Old Mixson House 1994
I had known for a few years that my Aunt Iva Mae rented her old farmhouse in the country out past Micanopy and I had told her and her son, Uncle Jimmy that I would like to rent it if it became available which it did in 1973. I packed up my meager furnishings from the house on Archer road and move to the country. The house had a lot of meaning to me for it was my great grandfather’s house, where my grandfather was born, having been handed down to the youngest of twelve children, Aunt Iva Mae’s husband Maxie Mixson. Maxie had died in 1974 and Iva Mae lived there for many years but had moved to a new house in Williston. When Iva Mae died the house passed down to her son, my uncle Jimmy Mixson (James Darlington Mixson).
Old Mixson home as it orginally looked when it was 2 stories.
The house didn’t have a refrigerator or stove, so I brought the refrigerator I had on the Archer road and bought a new gas stove. The house didn’t have air conditioning, so I had a small window unit which I put in the study and put a fan to blow cool air into the bedroom.
Living there was something special, quiet and serene, surrounded by fields with horses and cows. It is so far out in the country that I could hear cars coming down the paved road a couple miles away, I would pause to see if they would turn down the dirt road to the house and if they did so would go look to see who it might be for only a few lived nearby and everyone knows each other.

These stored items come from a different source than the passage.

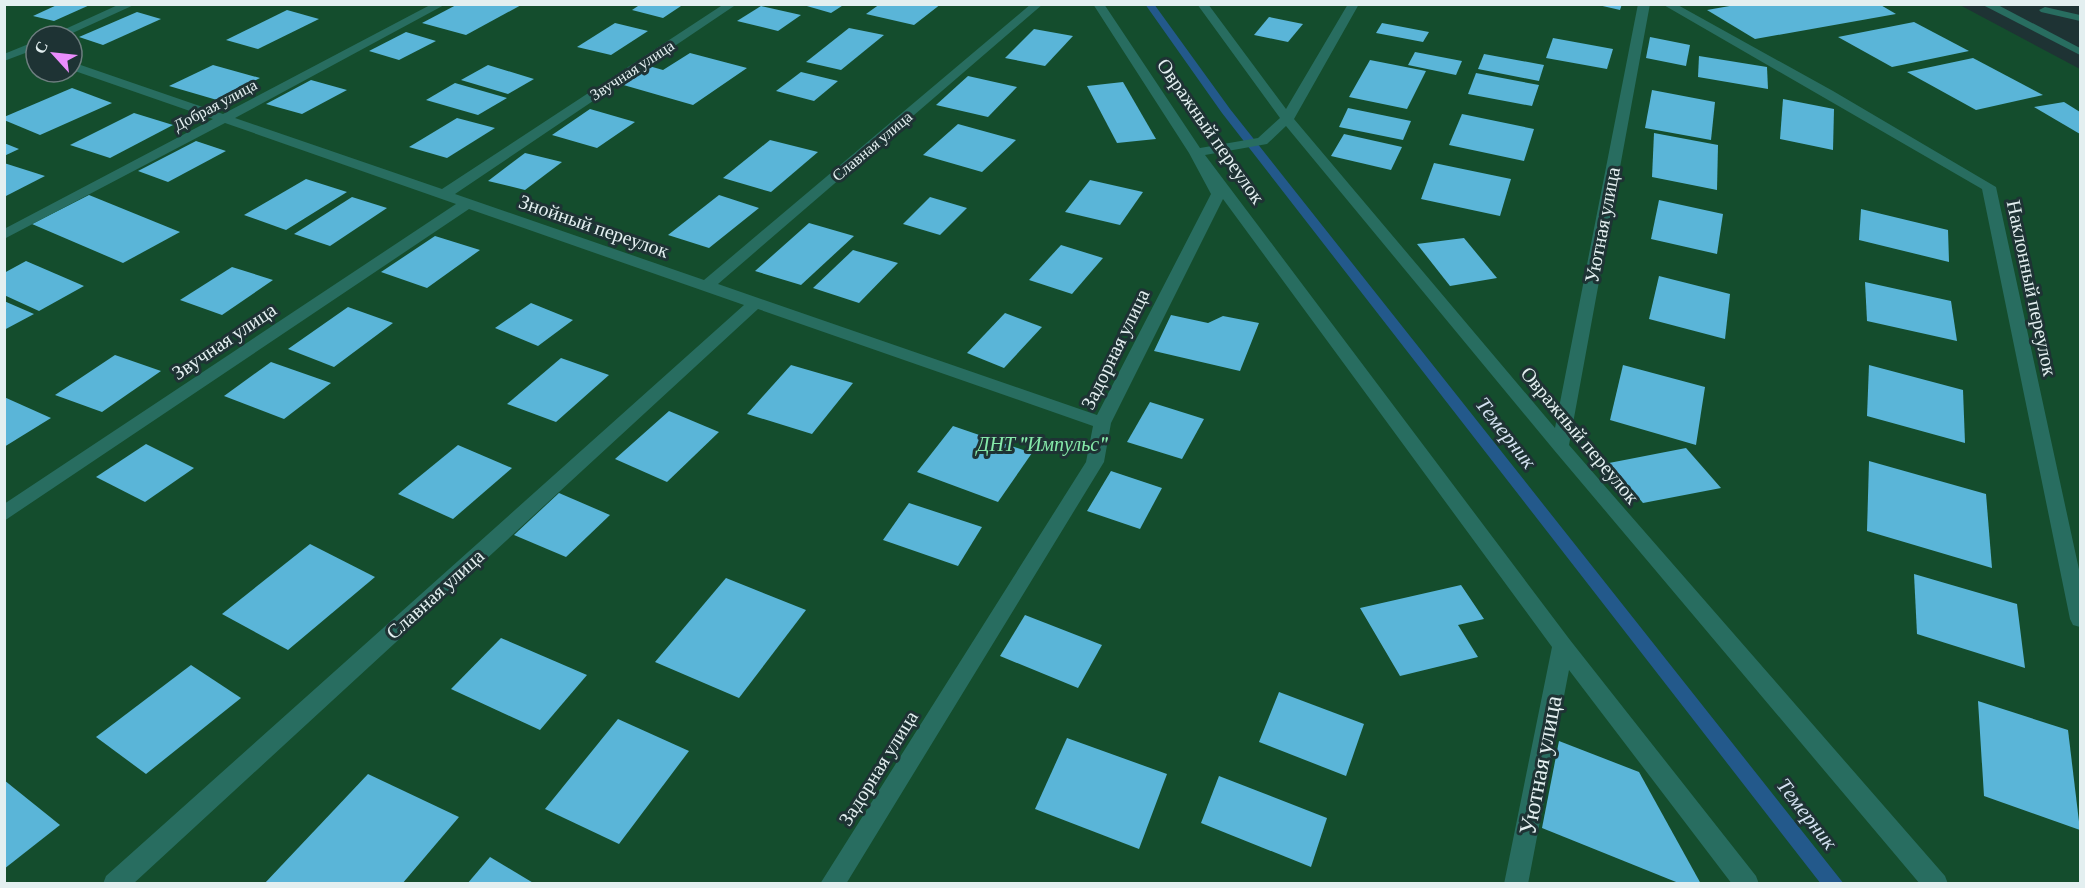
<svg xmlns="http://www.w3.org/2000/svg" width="2085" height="888" font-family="'Crimson Pro',serif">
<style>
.green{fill:#144d2d;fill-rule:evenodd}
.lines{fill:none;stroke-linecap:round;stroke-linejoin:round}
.stream{fill:#23598b;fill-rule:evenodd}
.building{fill:#5ab5d8}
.minor{fill:#286d60;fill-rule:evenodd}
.labels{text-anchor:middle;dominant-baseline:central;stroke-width:6;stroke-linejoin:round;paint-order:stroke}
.far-street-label{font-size:16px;fill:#e3eff0;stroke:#1e3334}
.street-label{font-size:20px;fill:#e3eff0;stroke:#1e3334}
.park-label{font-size:20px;font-style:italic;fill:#86eaaa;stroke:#1e3334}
.water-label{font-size:21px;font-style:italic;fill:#d5e3f2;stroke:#1e3334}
.near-street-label{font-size:24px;fill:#e3eff0;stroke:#1e3334}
</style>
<rect width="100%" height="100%" fill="#1e3334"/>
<path class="green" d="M1958 4 2080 69V883L5 884V5ZM36 36H72V72H36Z"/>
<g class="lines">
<polygon class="stream" points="1145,4 1154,4 1230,109 1844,884 1821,884 1222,113"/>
</g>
<g class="building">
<polygon points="59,4 92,4 54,21 33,16"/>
<polygon points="458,4 523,4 466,35 422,23"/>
<polygon points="641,4 684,4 663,18 632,10"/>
<polygon points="800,4 845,4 831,13"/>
<polygon points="880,4 941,4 914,25 866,14"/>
<polygon points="1594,4 1622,4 1620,10"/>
<polygon points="1741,4 1879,4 1896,14 1755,39 1707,10"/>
<polygon points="761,6 801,15 778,31 737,21"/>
<polygon points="287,10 319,19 258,49 226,40"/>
<polygon points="137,12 161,19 103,45 79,37"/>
<polygon points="1269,17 1303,24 1288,42 1254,35"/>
<polygon points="1914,22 1969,51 1892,67 1838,37"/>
<polygon points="615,23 648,31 611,55 577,47"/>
<polygon points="1382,23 1429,32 1423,42 1376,33"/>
<polygon points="849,28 884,35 841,70 806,62"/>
<polygon points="1034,29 1073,36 1045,66 1005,58"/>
<polygon points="406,32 436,41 399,60 369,51"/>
<polygon points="1650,37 1690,45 1686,66 1646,58"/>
<polygon points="1553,38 1613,49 1607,69 1546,58"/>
<polygon points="1415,52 1462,61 1456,75 1408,65"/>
<polygon points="690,53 747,68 693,105 620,84 649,66 663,70"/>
<polygon points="1484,54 1544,65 1539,81 1478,69"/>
<polygon points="1699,56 1767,67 1768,89 1698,77"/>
<polygon points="1973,58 2043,95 1976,110 1907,72"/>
<polygon points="1370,60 1426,71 1407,109 1349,97"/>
<polygon points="213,65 260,78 217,100 169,86"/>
<polygon points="488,65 534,79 508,94 461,80"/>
<polygon points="801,72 838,81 814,101 776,91"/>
<polygon points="1476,73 1539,85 1532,106 1468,94"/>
<polygon points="968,76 1017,87 988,117 936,105"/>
<polygon points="311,80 347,90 302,114 266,104"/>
<polygon points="1123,82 1156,139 1117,143 1087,86"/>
<polygon points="455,83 507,98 478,115 426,100"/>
<polygon points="72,88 112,103 40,135 4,120 4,117"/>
<polygon points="1652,90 1715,102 1711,140 1645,128"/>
<polygon points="1783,99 1834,109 1833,150 1780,139"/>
<polygon points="2064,102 2080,112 2080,134 2034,107"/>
<polygon points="1348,108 1411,121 1403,140 1339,127"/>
<polygon points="590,109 635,122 597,148 552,135"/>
<polygon points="134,113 173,125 110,158 70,145"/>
<polygon points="1462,114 1534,129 1524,161 1449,145"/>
<polygon points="457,118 495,128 447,158 409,147"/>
<polygon points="958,124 1016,140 982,172 923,155"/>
<polygon points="1654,133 1718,145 1717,190 1652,177"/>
<polygon points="1344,134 1402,147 1391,170 1331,156"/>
<polygon points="770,140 818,152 771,192 723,178"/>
<polygon points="196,141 226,151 168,182 138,171"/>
<polygon points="4,143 19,149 4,156"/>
<polygon points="525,153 562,162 525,190 488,181"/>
<polygon points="4,163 45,176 4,197"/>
<polygon points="1434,163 1511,179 1500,216 1421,199"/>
<polygon points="306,179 347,192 286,230 244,215"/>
<polygon points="1090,180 1143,192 1120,225 1065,212"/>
<polygon points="89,195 180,232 123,263 32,224"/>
<polygon points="719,195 759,208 709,248 668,235"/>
<polygon points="352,197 387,208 330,246 294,234"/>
<polygon points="930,197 967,208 940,235 903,224"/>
<polygon points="1659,200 1723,214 1717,254 1651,239"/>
<polygon points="1861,209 1948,230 1949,262 1859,240"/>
<polygon points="809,223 854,236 801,285 755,271"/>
<polygon points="435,236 480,250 427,288 381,272"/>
<polygon points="1464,238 1497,278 1450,286 1417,244"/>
<polygon points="1061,245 1103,258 1072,294 1029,280"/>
<polygon points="853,250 898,263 859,303 813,288"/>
<polygon points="26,261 84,286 39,311 4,295 4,273"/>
<polygon points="232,267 273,280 222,315 180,300"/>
<polygon points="1659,276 1730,294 1725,339 1649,319"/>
<polygon points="1865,282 1951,301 1957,341 1867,321"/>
<polygon points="4,301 34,314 4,330"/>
<polygon points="531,303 573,320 538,346 495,328"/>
<polygon points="348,307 393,323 334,367 288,349"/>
<polygon points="1005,313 1042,327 1004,368 967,353"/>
<polygon points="1171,315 1208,323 1223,316 1259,323 1240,371 1154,351"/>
<polygon points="115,355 161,371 102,412 55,395"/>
<polygon points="561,358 609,375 556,422 507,404"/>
<polygon points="271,362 331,383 284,419 224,396"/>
<polygon points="791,365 853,383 812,434 747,414"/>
<polygon points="1623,365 1705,387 1696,445 1610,420"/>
<polygon points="1869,365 1963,390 1965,443 1867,416"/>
<polygon points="4,397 51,418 4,447"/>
<polygon points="1150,402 1204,419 1182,459 1127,442"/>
<polygon points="669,411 719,432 667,482 615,459"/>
<polygon points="953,426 1032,453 998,502 917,472"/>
<polygon points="146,444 194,468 145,502 96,477"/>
<polygon points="458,445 512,468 453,519 398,494"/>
<polygon points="1686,448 1721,488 1643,503 1609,463"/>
<polygon points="1869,461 1986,494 1992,568 1867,531"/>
<polygon points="1111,471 1162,488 1140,529 1087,511"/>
<polygon points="559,493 610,515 566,557 514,535"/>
<polygon points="909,503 982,527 958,566 883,540"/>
<polygon points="310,544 375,577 288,650 222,614"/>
<polygon points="1914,574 2017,604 2025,668 1917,634"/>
<polygon points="726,578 806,610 739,698 655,662"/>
<polygon points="1461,585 1484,619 1458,625 1478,657 1400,676 1360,608"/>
<polygon points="1025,615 1102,645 1078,688 1000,656"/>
<polygon points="501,638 587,675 540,730 451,689"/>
<polygon points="191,665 241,698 146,774 96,737"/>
<polygon points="1279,692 1364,724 1346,776 1259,742"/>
<polygon points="1978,701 2068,730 2080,830 1984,796"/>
<polygon points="618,719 689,751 619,844 545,809"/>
<polygon points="1067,738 1167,774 1139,849 1035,809"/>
<polygon points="1559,741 1639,772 1701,884 1681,884 1542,828"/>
<polygon points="368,774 459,817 402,884 264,884"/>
<polygon points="1219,776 1327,818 1311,867 1201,823"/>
<polygon points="4,780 60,825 4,869"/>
<polygon points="490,857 535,884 467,884"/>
</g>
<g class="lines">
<g class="minor">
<polygon points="120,4 136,4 66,36 50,36"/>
<polygon points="432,4 446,4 235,118 442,189 724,4 737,4 455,194 704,280 1031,4 1043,4 718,284 1097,415 1211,194 1189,153 1093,4 1104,4 1200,148 1258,138 1280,118 1197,4 1208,4 1286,109 1348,4 1359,4 1294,119 1555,428 1638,4 1650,4 1569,445 1945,876 1948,884 1920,884 1554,450 1286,126 1267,144 1205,155 1570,640 1756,876 1759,884 1732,884 1569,670 1528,884 1504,884 1552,647 1223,199 1111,423 1104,462 846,884 820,884 1086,462 1093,426 758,309 133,884 103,884 106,876 744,305 469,209 4,521 4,504 456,204 225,123 4,239 4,229 213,119 72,70 72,62 223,114"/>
<polygon points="1662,4 1676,4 1833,91 1996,187 2080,574 2080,627 2073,625 2070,619 1982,189"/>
<polygon points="1981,4 1996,4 2080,48 2080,55"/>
<polygon points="2045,7 2080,15 2080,21 2041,12 2039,10"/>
<polygon points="36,41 36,49 4,61 4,54"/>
</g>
</g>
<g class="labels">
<g class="far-street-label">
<text transform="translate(632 70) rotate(-33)">Звучная улица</text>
<text transform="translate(215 105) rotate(-28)">Добрая улица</text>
<text transform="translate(872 146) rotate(-40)">Славная улица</text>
</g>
<g class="street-label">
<text transform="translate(1211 131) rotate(55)">Овражный переулок</text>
<text transform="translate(1602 225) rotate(-79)">Уютная улица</text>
<text transform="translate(594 226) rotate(19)">Знойный переулок</text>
<text transform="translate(2032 288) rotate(78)">Наклонный переулок</text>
<text transform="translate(224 341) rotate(-34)">Звучная улица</text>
<text transform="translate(1115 349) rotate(-64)">Задорная улица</text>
<text transform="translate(1580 435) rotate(50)">Овражный переулок</text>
<text transform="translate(435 594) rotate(-42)">Славная улица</text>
<text transform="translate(878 768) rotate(-58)">Задорная улица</text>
</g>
<g class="park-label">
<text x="1042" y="444">ДНТ "Импульс"</text>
</g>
<g class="water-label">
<text transform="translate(1506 433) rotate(52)">Темерник</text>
<text transform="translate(1807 814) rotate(52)">Темерник</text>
</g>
<g class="near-street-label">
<text transform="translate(1540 765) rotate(-79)">Уютная улица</text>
</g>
</g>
<rect width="2085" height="888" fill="none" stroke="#e3eff0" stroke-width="12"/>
<g transform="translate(54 54) rotate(297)"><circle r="28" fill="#1e3334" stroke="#6d7e7f" stroke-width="1.5"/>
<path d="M0-4.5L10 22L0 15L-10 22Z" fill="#ea8dfc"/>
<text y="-9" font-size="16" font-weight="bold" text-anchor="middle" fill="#e3eff0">С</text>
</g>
</svg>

My relationship with Beverly was on uncertain ground but she would often spend nights with me but not every night. She never really explained where she stayed those other nights. As we saw each other less and when she was there hardly spoke to each other, I asked another girl out and bought her home one night. After that, Beverly still came to the house off and on but stayed in the other bedroom. I always remember she came home late one night and got up and left early the next. I heard her come and go but didn’t see her. I got up the next morning and there was a white trash bag in the refrigerator. I looked inside and to my surprise there was a dead racoon. I went to work and when I got home that evening, she had skinned it and nailed the hide to a board to dry.
Old Mixson House in 2004 after Uncle Jim restored it. Note the front porch was opened up like it was in the old days. (it was enclosed when I lived there.)
I had expected to live there several years but got a job offer in Melbourne Florida. I moved out after a spectacular Bicentennial Bacchanalia party send off on the 4th of July, 1976. Beverly continued to live there for the remainder of the lease and I paid the rent. Several months after the lease had run out and new people moved in my aunt Iva Mae called me and said that there was an old VW Van in the yard, and I needed to remove it. I somehow contacted Beverly and told her and she had it removed. Next, Indialantic Florida.
House in 1920
Drawing by Rosalie Mixson of the house which she did in
1964. Note the kitchen and dinning room behind he house. When
I lived there in 1976 the bedroom shown above the parlor below was
the kitchen. The kitchen that was out back was the bathroom. I
used Pa's bed room for my bedroom. In 2020 I visited Jim
Mixson, son of James Darlington Mixson who then lived in the house
and he said the was "born in the room right there and hoped to die
there." referring to the Pa's bedroom.